Io annuii. "Avrei voglia di vedere la faccia di quello stronzo del vicequestore, ma credo che me la risparmierò. Io mi fermo qua."
Lui sorrise.
"Quando ha saputo che il killer delle donne era effettivamente l'autore degli omicidi è diventato ancora più stronzo di quanto già non lo sia."
"È difficile immaginarlo."
"Ha fatto una scenata e poi si è chiuso in ufficio."
"Spero per voi e per le indagini che arrivi presto un nuovo vicequestore."
"Già."
Lasciò trascorrere qualche secondo. Poi domandò: "Allora che fa, ci ha ripensato?"
"Riguardo a rientrare in polizia?"
Lui annuì.
"Gliel'ho detto. Io mi fermo qua", feci una pausa. Dopo stasera ho capito che con tutto questo non c'entro più nulla."
"Ha salvato quella bambina. Le pare poco?"
"No", scossi il capo e per un attimo fissai un altro punto.

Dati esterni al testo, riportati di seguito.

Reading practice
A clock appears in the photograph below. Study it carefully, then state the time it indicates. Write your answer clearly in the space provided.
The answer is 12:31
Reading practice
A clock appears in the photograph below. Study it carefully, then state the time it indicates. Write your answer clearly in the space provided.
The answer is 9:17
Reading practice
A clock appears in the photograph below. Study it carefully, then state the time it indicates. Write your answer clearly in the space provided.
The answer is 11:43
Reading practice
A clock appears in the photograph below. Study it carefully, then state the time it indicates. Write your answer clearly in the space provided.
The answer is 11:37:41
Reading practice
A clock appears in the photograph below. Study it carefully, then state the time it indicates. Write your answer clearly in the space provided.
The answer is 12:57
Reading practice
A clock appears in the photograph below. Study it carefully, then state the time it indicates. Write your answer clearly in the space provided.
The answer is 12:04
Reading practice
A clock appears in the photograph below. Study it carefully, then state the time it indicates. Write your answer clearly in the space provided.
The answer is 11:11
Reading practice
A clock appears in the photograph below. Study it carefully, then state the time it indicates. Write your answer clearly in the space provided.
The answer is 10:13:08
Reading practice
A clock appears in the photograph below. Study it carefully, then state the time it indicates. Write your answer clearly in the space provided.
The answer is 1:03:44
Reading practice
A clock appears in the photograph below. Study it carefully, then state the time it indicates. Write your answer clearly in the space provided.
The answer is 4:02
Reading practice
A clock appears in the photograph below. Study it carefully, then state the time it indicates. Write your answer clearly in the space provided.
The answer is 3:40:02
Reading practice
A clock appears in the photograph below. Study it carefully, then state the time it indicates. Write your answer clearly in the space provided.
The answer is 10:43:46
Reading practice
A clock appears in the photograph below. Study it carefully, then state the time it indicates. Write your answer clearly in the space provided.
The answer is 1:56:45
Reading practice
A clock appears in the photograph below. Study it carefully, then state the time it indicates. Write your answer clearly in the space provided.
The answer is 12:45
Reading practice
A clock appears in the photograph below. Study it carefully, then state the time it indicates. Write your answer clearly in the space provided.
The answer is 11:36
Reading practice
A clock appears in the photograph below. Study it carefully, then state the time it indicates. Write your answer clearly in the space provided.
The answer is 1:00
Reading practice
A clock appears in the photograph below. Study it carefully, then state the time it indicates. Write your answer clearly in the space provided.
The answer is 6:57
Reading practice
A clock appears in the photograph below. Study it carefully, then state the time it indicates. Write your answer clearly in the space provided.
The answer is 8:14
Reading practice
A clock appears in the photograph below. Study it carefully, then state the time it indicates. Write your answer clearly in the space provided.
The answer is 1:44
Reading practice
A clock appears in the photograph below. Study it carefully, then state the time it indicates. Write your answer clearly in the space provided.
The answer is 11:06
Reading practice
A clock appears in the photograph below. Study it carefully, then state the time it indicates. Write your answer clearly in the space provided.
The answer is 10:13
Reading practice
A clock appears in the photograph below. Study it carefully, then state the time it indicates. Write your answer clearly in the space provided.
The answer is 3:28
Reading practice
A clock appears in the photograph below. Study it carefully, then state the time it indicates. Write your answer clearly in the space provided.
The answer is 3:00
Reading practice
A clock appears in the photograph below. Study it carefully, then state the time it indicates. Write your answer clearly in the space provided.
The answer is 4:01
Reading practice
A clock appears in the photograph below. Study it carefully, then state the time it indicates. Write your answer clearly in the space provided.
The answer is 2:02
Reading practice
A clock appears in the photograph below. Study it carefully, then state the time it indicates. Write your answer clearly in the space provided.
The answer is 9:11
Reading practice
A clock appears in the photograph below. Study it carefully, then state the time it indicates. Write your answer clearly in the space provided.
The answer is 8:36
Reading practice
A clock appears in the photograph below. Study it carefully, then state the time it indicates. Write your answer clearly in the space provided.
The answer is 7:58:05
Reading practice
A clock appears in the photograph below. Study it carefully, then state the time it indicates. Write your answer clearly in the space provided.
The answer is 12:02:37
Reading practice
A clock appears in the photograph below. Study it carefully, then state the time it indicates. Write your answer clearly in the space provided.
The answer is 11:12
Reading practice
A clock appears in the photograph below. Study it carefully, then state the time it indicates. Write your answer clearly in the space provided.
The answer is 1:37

Poi tornai con lo sguardo su Salina. "Salvare una vita non è mai qualcosa da poco, ma quello che stavo cercando con questo caso non era un tentativo di rientrare in polizia. Sentivo in qualche modo il bisogno di smettere di avere paura. Non volevo più avere paura."
"E se adesso non ha più paura perché non tentare di essere reintegrata?"
Scossi il capo.
"Dopo che si vedono certe cose la mente ha bisogno di riposo. Adesso sento di appartenere a qualcos'altro", conclusi.
"E a cosa?"
Inclinai il capo e feci per riflettere. "Non lo so. Quando lo scopro glielo dico."
Lui rise ed io sorrisi appena. Poi feci per andarmene, ma la voce di Salina mi costrinse a bloccarmi.
"Ah, a proposito..."
Mi voltai e lui disse: "Se dovesse ripensarci, lei sa dove trovarmi."
Alzai una mano.
Infine mi allontanai, lasciandomi alle spalle, volanti, lampeggianti, scientifica, polizia e cadaveri: quel mondo che per anni era stato per me come una seconda casa, e che adesso era rimasto indietro una volta per tutte.